Another highly controversial function is a dungeon finder tool.  SW:TOR has no such mechanism currently and there are no plans to implement one in the near future.  For many, the lack of this feature is a good thing.  For many others, it is not.  Frankly I don't like automated dungeon finders.  I feel like it turned WoW into "World of Queuecraft."  Everybody just sat around the major cities and waited for the queue to whisk them away.  I feel like it also damaged the sense of community on individual servers.  There wasn't a need to get to know people or make friends now that the game would find groups for you.

That all having been said, it is still annoying to have to sit in the Fleet hub and spam chat to find groups.  And yes, finding groups is still somewhat difficult, even with so many people playing right now.  Thankfully my main character is a healer and so it is somewhat simpler due to being in demand, but it still takes time and effort.  The last two Flashpoint groups I was a part of, I had to take the initiative and put together myself.  I don't mind doing that every now and then, but sometimes I'd like to just go along for the ride.  So I can see how the lack of a dungeon finder could be an issue for some people.  I still think we're better off without it, but check back in a few months after the initial buzz dies off.

Overall (7/10):

Whew, I think I hit just about everything.  Oh right, PvP.  Umm... yeah, I don't PvP.  I know... "lol carebear."  So shoot me.  If you want opinions on PvP, you'll have to try another blog.  It just isn't an important feature to me.  I know it matters to a lot of people, and I hope they find what they are looking for, but I just don't care for it.

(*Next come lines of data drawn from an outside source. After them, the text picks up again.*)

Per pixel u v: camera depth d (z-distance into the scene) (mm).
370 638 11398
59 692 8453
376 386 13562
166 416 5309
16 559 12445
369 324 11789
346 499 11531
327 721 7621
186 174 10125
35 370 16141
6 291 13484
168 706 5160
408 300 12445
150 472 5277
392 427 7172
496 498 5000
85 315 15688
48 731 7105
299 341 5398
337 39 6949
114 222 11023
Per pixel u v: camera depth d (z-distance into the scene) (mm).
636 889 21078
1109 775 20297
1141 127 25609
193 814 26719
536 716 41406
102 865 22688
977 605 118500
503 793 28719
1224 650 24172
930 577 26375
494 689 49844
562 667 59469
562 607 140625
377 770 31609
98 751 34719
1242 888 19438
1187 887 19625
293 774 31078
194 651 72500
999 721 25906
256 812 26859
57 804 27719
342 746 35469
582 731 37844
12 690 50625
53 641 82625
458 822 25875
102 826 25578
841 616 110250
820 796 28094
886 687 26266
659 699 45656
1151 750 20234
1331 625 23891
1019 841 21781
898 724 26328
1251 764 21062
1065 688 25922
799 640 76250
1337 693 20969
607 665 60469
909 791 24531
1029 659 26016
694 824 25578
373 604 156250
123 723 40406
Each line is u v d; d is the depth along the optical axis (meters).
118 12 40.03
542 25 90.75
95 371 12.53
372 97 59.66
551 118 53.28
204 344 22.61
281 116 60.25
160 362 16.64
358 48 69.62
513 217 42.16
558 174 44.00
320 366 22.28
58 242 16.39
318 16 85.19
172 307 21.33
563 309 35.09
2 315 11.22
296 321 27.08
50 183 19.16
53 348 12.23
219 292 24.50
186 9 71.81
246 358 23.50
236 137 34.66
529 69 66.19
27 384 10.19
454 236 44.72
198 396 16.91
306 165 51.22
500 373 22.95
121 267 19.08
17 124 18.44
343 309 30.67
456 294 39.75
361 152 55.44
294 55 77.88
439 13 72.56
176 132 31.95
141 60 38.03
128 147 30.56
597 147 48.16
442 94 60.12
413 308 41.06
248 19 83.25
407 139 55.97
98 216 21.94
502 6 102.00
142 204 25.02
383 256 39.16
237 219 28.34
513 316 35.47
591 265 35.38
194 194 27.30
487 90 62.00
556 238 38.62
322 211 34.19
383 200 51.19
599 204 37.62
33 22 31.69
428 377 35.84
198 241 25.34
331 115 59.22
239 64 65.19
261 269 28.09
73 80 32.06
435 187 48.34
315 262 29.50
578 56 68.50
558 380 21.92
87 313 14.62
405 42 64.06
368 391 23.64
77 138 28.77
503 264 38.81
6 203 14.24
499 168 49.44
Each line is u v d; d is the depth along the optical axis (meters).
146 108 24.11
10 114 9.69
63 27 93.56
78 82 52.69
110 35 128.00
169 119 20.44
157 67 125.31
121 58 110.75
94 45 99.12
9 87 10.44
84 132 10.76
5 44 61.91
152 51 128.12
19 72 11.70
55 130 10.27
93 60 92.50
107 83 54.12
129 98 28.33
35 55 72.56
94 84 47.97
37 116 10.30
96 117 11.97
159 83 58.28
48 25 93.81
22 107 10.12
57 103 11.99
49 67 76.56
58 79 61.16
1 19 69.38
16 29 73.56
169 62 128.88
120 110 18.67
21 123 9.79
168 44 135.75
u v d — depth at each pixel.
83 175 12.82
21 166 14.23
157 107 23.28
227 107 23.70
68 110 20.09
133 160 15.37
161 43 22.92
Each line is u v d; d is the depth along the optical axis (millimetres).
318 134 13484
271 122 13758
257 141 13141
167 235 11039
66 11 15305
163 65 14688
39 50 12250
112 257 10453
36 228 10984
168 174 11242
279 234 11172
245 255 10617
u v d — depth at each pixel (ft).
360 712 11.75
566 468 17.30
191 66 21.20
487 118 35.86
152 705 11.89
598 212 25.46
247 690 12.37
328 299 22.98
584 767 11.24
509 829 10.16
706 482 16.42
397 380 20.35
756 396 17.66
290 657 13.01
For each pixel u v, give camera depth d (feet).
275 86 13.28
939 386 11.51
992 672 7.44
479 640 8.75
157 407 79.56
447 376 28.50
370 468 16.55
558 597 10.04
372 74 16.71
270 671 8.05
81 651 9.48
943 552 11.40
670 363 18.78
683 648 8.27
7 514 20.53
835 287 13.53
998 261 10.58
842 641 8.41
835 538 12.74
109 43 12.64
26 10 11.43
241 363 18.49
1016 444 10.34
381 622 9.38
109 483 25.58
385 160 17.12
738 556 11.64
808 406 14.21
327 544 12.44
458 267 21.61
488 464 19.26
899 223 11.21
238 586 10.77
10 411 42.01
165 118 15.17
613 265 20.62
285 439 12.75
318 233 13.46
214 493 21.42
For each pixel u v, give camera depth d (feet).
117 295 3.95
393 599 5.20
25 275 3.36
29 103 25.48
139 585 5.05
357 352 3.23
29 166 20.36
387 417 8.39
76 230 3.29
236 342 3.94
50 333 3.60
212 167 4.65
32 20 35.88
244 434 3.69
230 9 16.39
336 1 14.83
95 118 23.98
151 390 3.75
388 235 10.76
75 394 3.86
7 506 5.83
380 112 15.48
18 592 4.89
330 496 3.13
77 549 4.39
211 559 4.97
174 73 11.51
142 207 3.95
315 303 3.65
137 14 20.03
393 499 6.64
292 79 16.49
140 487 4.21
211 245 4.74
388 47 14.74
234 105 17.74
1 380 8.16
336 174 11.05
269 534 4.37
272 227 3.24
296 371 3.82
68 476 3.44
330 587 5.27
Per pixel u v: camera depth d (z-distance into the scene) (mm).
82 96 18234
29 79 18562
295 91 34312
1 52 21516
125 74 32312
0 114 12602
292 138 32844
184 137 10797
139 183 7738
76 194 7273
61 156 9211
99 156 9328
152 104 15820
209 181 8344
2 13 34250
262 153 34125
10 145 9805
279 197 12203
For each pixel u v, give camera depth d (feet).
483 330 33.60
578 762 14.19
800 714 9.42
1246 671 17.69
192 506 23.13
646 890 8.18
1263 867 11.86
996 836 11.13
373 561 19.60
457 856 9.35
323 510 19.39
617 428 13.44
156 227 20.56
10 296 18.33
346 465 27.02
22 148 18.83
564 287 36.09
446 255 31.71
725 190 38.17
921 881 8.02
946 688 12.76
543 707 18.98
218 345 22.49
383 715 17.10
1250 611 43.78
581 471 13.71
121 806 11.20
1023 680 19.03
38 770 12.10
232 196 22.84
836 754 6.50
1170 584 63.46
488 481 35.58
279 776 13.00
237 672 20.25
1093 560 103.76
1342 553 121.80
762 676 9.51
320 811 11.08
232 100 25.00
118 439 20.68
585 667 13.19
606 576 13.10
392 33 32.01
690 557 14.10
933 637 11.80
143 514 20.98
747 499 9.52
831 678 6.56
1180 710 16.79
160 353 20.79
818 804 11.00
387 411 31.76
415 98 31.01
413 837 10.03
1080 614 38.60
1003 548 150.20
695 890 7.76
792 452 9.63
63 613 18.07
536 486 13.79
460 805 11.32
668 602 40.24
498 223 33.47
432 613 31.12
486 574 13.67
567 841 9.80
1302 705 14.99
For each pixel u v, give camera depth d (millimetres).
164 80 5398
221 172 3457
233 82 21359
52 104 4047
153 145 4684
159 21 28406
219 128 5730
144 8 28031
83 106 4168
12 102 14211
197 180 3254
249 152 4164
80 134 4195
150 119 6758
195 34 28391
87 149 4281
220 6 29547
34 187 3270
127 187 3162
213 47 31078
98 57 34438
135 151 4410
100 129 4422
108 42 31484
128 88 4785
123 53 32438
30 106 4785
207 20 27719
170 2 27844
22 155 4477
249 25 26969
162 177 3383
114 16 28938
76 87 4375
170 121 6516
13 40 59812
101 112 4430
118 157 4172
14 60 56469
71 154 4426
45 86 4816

So overall, what kind of game is Star Wars: The Old Republic?  It is a well crafted, highly polished "themepark MMO."  It doesn't rewrite the book on what an MMO should be, but for what it is, it is an excellent game.  I find it superior to World of Warcraft or RIFT or any of the other "AAA" themepark games on the market right now.  People who were expecting more, will be disappointed.  But people who accept it for what it is, will find a very rewarding experience.  If you think I overlooked something or got something totally wrong, please let me know in the comments.  I hope you found this review helpful.